The UK's Civil Aviation Authority is enforcing legislation to make Aer Lingus, Wizzair and Jet2 change their compensation policies for delayed and cancelled flights.
The CAA intervened when it emerged the airlines were not paying compensation for flights disrupted by "ordinary technical faults", despite a court of appeal decision last year ruling carriers are legally obliged to do so in such circumstances.
The watchdog had threatened enforcement action against the airlines, but has withdrawn this after they agreed to alter their policies.
The CAA said it also had evidence that both Wizzair and Jet2 were imposing a two-year time limit, instead of six, on passengers making claims following disruption.

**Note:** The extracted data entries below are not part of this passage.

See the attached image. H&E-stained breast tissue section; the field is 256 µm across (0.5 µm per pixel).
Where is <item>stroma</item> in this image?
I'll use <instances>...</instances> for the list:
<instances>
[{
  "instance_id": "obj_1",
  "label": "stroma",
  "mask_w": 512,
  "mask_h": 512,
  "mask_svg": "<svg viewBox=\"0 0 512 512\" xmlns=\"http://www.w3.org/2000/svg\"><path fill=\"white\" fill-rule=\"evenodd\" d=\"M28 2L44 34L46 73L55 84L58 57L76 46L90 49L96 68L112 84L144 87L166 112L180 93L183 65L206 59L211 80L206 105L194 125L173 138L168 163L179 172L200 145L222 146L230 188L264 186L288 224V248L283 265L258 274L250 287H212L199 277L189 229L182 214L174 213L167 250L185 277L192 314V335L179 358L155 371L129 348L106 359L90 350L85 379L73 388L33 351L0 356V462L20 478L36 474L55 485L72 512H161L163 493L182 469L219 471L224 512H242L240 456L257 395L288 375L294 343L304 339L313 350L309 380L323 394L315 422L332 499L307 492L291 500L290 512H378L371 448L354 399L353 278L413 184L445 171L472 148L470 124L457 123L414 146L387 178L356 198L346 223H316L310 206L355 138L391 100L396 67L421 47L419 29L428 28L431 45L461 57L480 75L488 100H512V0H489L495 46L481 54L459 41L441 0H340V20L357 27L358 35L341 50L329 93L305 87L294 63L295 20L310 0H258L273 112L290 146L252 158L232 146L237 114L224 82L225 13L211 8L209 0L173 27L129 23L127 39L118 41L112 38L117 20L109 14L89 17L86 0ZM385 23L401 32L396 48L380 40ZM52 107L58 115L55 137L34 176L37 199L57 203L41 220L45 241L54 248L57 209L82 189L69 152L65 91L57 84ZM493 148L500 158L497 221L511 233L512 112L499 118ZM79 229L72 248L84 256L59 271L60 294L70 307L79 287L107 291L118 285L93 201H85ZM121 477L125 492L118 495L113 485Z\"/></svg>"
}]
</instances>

Hungarian airline Wizzair is still challenging this ruling and the CAA has referred the matter to the Hungarian Authority for Consumer Protection.
Jet2 has agreed to process compensation claims dating back six years and both it and Aer Lingus have now agreed to improve the quality of information they provide to passengers during disruptions and have signed legal undertakings confirming this.
Andrew Haines, chief executive of the CAA, said: "During the last year we've stepped in to make sure a number of major airlines change their approaches and improve the support provided to their passengers.
"The results of our recent action are a further boost for UK passengers and we are very pleased to see the changes the airlines involved have made. But our work is not done.
"We are determined to stand up for passengers and will continue to review how airlines are treating, and responding to, their customers in practice.
"Furthermore, while we recognise not every claim for compensation will be eligible, we are keen to hear from people who feel they have not been treated fairly and where we believe airlines are not complying with the law, we will pursue all available enforcement options."